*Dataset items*
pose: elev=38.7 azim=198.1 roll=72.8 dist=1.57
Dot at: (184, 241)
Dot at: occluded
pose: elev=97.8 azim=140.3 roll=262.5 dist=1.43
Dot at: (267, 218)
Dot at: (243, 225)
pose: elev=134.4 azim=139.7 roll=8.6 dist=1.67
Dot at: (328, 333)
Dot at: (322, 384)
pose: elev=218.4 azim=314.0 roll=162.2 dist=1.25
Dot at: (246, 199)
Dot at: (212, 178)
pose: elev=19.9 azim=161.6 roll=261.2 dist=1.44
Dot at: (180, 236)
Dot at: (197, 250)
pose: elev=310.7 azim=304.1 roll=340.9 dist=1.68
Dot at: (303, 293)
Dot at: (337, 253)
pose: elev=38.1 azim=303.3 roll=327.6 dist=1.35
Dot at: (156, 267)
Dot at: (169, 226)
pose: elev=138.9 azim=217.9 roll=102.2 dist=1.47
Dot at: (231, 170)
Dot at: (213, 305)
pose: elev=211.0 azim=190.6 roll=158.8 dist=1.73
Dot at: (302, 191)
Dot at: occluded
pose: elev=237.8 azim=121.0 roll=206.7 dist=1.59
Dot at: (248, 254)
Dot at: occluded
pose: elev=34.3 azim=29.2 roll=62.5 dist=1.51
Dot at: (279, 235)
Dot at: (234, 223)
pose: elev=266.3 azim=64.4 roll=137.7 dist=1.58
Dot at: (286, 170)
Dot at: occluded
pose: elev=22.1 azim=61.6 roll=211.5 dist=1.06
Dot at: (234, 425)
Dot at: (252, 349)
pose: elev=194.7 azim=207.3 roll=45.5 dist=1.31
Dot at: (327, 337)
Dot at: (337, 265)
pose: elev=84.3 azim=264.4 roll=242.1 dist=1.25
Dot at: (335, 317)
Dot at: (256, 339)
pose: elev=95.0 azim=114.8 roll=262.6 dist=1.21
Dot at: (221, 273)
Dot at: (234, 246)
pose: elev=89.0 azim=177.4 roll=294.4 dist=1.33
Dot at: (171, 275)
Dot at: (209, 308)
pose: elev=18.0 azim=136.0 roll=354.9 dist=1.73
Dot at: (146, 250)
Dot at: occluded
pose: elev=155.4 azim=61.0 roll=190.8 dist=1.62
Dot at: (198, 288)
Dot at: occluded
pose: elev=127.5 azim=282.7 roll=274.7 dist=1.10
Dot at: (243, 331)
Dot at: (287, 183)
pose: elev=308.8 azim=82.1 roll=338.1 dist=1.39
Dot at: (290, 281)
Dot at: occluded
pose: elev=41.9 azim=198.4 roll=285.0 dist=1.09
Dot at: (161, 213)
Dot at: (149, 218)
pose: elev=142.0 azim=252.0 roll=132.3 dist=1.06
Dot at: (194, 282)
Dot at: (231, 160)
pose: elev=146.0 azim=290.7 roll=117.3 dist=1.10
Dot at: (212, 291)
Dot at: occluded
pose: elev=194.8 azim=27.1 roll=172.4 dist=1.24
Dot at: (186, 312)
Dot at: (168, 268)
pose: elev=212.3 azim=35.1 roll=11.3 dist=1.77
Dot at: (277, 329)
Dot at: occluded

*Goal*
Update every item so that each "pose" becomes "camera", and leave every other part of the lines as it is.

*Solved problem*
camera: elev=38.7 azim=198.1 roll=72.8 dist=1.57
Dot at: (184, 241)
Dot at: occluded
camera: elev=97.8 azim=140.3 roll=262.5 dist=1.43
Dot at: (267, 218)
Dot at: (243, 225)
camera: elev=134.4 azim=139.7 roll=8.6 dist=1.67
Dot at: (328, 333)
Dot at: (322, 384)
camera: elev=218.4 azim=314.0 roll=162.2 dist=1.25
Dot at: (246, 199)
Dot at: (212, 178)
camera: elev=19.9 azim=161.6 roll=261.2 dist=1.44
Dot at: (180, 236)
Dot at: (197, 250)
camera: elev=310.7 azim=304.1 roll=340.9 dist=1.68
Dot at: (303, 293)
Dot at: (337, 253)
camera: elev=38.1 azim=303.3 roll=327.6 dist=1.35
Dot at: (156, 267)
Dot at: (169, 226)
camera: elev=138.9 azim=217.9 roll=102.2 dist=1.47
Dot at: (231, 170)
Dot at: (213, 305)
camera: elev=211.0 azim=190.6 roll=158.8 dist=1.73
Dot at: (302, 191)
Dot at: occluded
camera: elev=237.8 azim=121.0 roll=206.7 dist=1.59
Dot at: (248, 254)
Dot at: occluded
camera: elev=34.3 azim=29.2 roll=62.5 dist=1.51
Dot at: (279, 235)
Dot at: (234, 223)
camera: elev=266.3 azim=64.4 roll=137.7 dist=1.58
Dot at: (286, 170)
Dot at: occluded
camera: elev=22.1 azim=61.6 roll=211.5 dist=1.06
Dot at: (234, 425)
Dot at: (252, 349)
camera: elev=194.7 azim=207.3 roll=45.5 dist=1.31
Dot at: (327, 337)
Dot at: (337, 265)
camera: elev=84.3 azim=264.4 roll=242.1 dist=1.25
Dot at: (335, 317)
Dot at: (256, 339)
camera: elev=95.0 azim=114.8 roll=262.6 dist=1.21
Dot at: (221, 273)
Dot at: (234, 246)
camera: elev=89.0 azim=177.4 roll=294.4 dist=1.33
Dot at: (171, 275)
Dot at: (209, 308)
camera: elev=18.0 azim=136.0 roll=354.9 dist=1.73
Dot at: (146, 250)
Dot at: occluded
camera: elev=155.4 azim=61.0 roll=190.8 dist=1.62
Dot at: (198, 288)
Dot at: occluded
camera: elev=127.5 azim=282.7 roll=274.7 dist=1.10
Dot at: (243, 331)
Dot at: (287, 183)
camera: elev=308.8 azim=82.1 roll=338.1 dist=1.39
Dot at: (290, 281)
Dot at: occluded
camera: elev=41.9 azim=198.4 roll=285.0 dist=1.09
Dot at: (161, 213)
Dot at: (149, 218)
camera: elev=142.0 azim=252.0 roll=132.3 dist=1.06
Dot at: (194, 282)
Dot at: (231, 160)
camera: elev=146.0 azim=290.7 roll=117.3 dist=1.10
Dot at: (212, 291)
Dot at: occluded
camera: elev=194.8 azim=27.1 roll=172.4 dist=1.24
Dot at: (186, 312)
Dot at: (168, 268)
camera: elev=212.3 azim=35.1 roll=11.3 dist=1.77
Dot at: (277, 329)
Dot at: occluded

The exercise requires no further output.